[Parts of the exercise]
**a.** From the thread on reading the end of a large binary file, pull out the stretch from "Perhaps. Though, presumably" through "may be superfluous.", word for word.
**b.** In the thread on reading the end of a large binary file, restate the paragraph beginning "Well, the other reason it's slow" more briefly, keeping its main points.
**c.** Carry on the thread on reading the end of a large binary file from its final line.

[Selected excerpt]
|---|

Opening Large Binary file efficiently

Gina_Marano

Hey all,

I need to validate a large binary file. I just need to read the last
100 or so bytes of the file.

Here is what I am currently doing but it seems slow:

private bool ValidFile(string afilename)
{
byte ch;
bool bGraybar = true;
FileStream fs = null;
BinaryReader reader = null;

try
{
fs = File.Open(afilename, FileMode.Open);
reader = new BinaryReader(fs);

fs.Seek(-101, SeekOrigin.End);

for (int i = 0; i <= 100; i++)
{
ch = reader.ReadByte();
if (ch != 0)
{
bGraybar = false;
break;
}
}

if (bGraybar)
return false;
else
return true;
}
finally
{
if (reader != null)
reader.Close();
if (fs != null)
{
fs.Close();
fs.Dispose();
}
}
}

~Gina~

Nov 30 '06 #1

Subscribe Post Reply

2295

Gina_Marano

Hey guys,

Actually, it is slow because of my network.

Can I get a code review anyhow?

~Gina~

Nov 30 '06 #2

Peter Duniho

"Gina_Marano" <gi*******@gmail.comwrote in message
news:11*********************@j44g2000cwa.googlegro ups.com...

Hey guys,

Actually, it is slow because of my network.

Can I get a code review anyhow?

Well, the other reason it's slow is that you read one byte at a time. If
you know you want to read 100 bytes, then read 100 bytes with a single call
to ReadBytes and then process the data from the byte array directly.

Of course, waiting on the network will slow you down too, but no reason to
make things worse than necessary.

As far as the rest of the code goes, I don't think you need to call Dispose
on the filestream, but otherwise I don't see anything obvious that I'd
change. It's not clear to me why you read the last 101 bytes instead of
100, but you did say "100 or so bytes", so I guess there's probably nothing
wrong with that. :)

Pete

Nov 30 '06 #3

For safety sake you should probably check that the file length is >= the
number of bytes you want to read.
"Peter Duniho" wrote:

"Gina_Marano" <gi*******@gmail.comwrote in message
news:11*********************@j44g2000cwa.googlegro ups.com...
Hey guys,

Actually, it is slow because of my network.

Can I get a code review anyhow?

Well, the other reason it's slow is that you read one byte at a time. If
you know you want to read 100 bytes, then read 100 bytes with a single call
to ReadBytes and then process the data from the byte array directly.

Of course, waiting on the network will slow you down too, but no reason to
make things worse than necessary.

As far as the rest of the code goes, I don't think you need to call Dispose
on the filestream, but otherwise I don't see anything obvious that I'd
change. It's not clear to me why you read the last 101 bytes instead of
100, but you did say "100 or so bytes", so I guess there's probably nothing
wrong with that. :)

Pete

Dec 1 '06 #4

Peter Duniho

"KH" <KH@discussions.microsoft.comwrote in message
news:9F**********************************@microsof t.com...

For safety sake you should probably check that the file length is >= the
number of bytes you want to read.

Perhaps. Though, presumably the files the person is talking about are
assured of being large enough if valid, and an exception will be thrown (and
handled) by the code if they are not valid (in that way, or perhaps other
ways, such as being locked for reads). Such a check may be superfluous.

|---|

[Stored data]
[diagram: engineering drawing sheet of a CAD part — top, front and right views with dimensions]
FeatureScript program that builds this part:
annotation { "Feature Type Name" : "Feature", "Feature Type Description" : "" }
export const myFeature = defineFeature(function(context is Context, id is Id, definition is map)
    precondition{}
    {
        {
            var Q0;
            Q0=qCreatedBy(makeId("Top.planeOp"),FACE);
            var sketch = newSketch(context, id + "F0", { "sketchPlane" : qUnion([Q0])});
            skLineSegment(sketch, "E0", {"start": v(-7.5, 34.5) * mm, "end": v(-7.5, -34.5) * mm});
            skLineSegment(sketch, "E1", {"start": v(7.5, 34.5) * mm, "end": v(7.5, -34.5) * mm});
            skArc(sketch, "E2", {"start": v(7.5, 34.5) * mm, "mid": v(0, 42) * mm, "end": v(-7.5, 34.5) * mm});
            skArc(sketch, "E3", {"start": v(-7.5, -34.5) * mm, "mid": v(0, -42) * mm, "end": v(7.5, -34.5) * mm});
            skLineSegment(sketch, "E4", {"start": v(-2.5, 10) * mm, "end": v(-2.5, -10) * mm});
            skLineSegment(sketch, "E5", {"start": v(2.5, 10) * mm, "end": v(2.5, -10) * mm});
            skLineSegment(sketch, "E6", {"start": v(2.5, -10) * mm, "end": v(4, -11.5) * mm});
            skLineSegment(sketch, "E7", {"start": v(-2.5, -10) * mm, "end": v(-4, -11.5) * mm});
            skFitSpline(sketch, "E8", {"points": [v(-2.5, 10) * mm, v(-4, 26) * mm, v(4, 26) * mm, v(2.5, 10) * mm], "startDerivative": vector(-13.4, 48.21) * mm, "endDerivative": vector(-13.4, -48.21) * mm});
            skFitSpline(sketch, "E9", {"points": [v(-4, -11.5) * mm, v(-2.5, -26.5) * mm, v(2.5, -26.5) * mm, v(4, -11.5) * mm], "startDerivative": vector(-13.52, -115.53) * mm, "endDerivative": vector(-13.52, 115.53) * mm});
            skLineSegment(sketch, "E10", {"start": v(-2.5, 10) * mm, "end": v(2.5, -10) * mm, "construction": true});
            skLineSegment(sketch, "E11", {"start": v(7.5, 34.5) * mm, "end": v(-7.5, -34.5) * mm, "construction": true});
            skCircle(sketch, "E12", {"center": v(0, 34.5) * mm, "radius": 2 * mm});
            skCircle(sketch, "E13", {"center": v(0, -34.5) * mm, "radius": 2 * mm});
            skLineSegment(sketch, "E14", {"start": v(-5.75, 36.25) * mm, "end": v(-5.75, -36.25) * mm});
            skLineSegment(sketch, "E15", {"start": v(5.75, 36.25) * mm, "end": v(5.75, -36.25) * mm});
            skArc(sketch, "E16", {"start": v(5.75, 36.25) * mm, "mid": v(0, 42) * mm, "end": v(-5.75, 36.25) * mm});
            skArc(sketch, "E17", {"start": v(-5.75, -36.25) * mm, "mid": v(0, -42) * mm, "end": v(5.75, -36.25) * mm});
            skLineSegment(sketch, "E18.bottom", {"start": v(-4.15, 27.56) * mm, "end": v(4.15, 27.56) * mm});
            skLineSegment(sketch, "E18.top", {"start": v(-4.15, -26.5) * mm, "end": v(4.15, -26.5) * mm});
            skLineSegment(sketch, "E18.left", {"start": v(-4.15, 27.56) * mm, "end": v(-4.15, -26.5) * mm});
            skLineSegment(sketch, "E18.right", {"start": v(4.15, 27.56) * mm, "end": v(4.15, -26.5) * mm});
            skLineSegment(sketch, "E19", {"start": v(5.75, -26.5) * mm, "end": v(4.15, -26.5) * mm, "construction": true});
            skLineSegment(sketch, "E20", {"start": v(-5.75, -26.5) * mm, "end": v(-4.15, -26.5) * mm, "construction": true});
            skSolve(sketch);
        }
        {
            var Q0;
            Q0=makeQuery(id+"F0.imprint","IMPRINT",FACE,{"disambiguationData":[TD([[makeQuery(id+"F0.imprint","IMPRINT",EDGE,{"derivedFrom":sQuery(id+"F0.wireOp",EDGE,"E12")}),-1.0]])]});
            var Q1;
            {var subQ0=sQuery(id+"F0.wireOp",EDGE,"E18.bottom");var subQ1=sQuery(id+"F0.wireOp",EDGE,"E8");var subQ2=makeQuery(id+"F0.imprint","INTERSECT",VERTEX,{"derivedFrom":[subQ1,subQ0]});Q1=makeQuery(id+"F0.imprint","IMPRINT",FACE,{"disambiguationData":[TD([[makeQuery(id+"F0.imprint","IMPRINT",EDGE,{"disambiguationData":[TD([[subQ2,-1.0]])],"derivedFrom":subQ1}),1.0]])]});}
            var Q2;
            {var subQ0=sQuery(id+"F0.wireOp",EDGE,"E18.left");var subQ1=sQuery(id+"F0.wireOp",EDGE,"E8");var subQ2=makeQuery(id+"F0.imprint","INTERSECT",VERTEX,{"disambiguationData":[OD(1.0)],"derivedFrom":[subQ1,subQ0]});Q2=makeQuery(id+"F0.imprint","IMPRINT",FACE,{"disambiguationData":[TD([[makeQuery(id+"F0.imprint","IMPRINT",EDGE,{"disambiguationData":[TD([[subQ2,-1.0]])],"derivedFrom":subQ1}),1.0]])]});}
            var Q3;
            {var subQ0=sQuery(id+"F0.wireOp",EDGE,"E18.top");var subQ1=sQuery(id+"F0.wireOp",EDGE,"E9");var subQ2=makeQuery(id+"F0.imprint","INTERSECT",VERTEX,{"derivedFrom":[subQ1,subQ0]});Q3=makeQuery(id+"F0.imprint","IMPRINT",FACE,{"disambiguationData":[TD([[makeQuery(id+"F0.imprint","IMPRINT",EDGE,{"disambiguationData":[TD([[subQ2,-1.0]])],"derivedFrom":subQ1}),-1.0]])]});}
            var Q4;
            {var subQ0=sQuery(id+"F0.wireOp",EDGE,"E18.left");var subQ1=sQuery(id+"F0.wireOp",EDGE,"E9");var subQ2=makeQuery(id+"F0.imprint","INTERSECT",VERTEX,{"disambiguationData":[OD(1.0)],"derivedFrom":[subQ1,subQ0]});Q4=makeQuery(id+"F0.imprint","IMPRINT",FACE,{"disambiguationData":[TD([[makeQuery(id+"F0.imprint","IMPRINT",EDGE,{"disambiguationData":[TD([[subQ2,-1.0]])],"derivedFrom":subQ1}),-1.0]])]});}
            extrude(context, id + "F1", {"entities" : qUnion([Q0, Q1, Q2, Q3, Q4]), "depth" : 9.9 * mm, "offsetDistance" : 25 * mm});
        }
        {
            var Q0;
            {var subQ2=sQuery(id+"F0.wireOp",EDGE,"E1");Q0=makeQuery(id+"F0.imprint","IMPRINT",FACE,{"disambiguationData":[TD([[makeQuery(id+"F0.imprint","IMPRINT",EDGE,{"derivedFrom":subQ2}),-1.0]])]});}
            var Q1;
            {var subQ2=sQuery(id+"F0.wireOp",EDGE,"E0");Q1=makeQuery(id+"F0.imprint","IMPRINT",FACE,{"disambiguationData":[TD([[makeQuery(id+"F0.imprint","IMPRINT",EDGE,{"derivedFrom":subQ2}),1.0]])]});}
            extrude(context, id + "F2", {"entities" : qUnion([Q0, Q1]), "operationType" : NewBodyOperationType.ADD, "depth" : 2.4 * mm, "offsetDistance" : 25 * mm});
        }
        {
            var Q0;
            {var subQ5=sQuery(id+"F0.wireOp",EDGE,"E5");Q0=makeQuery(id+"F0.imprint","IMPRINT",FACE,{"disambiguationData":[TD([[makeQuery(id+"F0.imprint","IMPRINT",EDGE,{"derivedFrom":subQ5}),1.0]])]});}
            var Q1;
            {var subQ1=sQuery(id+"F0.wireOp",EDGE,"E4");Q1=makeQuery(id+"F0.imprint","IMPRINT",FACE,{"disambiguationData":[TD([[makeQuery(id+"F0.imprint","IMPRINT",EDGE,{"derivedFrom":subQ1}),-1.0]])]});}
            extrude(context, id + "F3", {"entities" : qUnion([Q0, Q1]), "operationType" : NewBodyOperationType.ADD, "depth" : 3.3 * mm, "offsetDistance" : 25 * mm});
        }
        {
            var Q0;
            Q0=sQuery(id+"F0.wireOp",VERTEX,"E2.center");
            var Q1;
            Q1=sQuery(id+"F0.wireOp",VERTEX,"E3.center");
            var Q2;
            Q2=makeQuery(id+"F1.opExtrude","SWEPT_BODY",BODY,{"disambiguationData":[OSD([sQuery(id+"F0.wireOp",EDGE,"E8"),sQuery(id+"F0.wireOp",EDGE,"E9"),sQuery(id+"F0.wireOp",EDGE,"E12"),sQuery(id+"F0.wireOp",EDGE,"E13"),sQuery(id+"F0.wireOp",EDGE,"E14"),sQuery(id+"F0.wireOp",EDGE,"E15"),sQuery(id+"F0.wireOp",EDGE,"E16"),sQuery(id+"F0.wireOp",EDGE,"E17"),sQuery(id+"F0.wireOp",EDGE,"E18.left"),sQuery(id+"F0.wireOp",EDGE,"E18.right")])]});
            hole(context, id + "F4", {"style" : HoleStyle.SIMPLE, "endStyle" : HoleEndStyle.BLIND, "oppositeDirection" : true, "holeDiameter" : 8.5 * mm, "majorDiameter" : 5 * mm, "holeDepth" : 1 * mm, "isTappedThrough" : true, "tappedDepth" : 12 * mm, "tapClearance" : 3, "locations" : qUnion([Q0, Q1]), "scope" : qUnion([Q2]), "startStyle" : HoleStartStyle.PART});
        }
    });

|---|

[Final answers]
**a.**
Perhaps. Though, presumably the files the person is talking about are
assured of being large enough if valid, and an exception will be thrown (and
handled) by the code if they are not valid (in that way, or perhaps other
ways, such as being locked for reads). Such a check may be superfluous.

**b.** Reading one byte at a time also slows the code. If you know you need 100 bytes, get them all with one ReadBytes call and work directly on the byte array.

**c.**
Dec 1 '06 #5

Kev

Relying on exceptions to be thrown is sloppy coding in my mind - and not
what they are intended for.

If you can do a simple check to prevent an exception being raised then do
it. Exceptions trigger the CPU interrupt line and this causes the CPU to
stop what it is doing, store current info to the stack, handle the
exception, then reload data back off the stack and continue what it was
doing (ok, that was a really rough description - don't quote me exactly).
Why halt the CPU when you can do a simple check that does not have this side
effect?

I am not saying do not use try catch - you should use it often, just use it
to handle error situations you can't necessarily check for before the
operation in question.

"Presumably", and "assured of" are not terms I associate with good reliable
software design.

Cheers

"Peter Duniho" <Np*********@NnOwSlPiAnMk.comwrote in message
news:12*************@corp.supernews.com...

"KH" <KH@discussions.microsoft.comwrote in message
news:9F**********************************@microsof t.com...
>For safety sake you should probably check that the file length is >= the
number of bytes you want to read.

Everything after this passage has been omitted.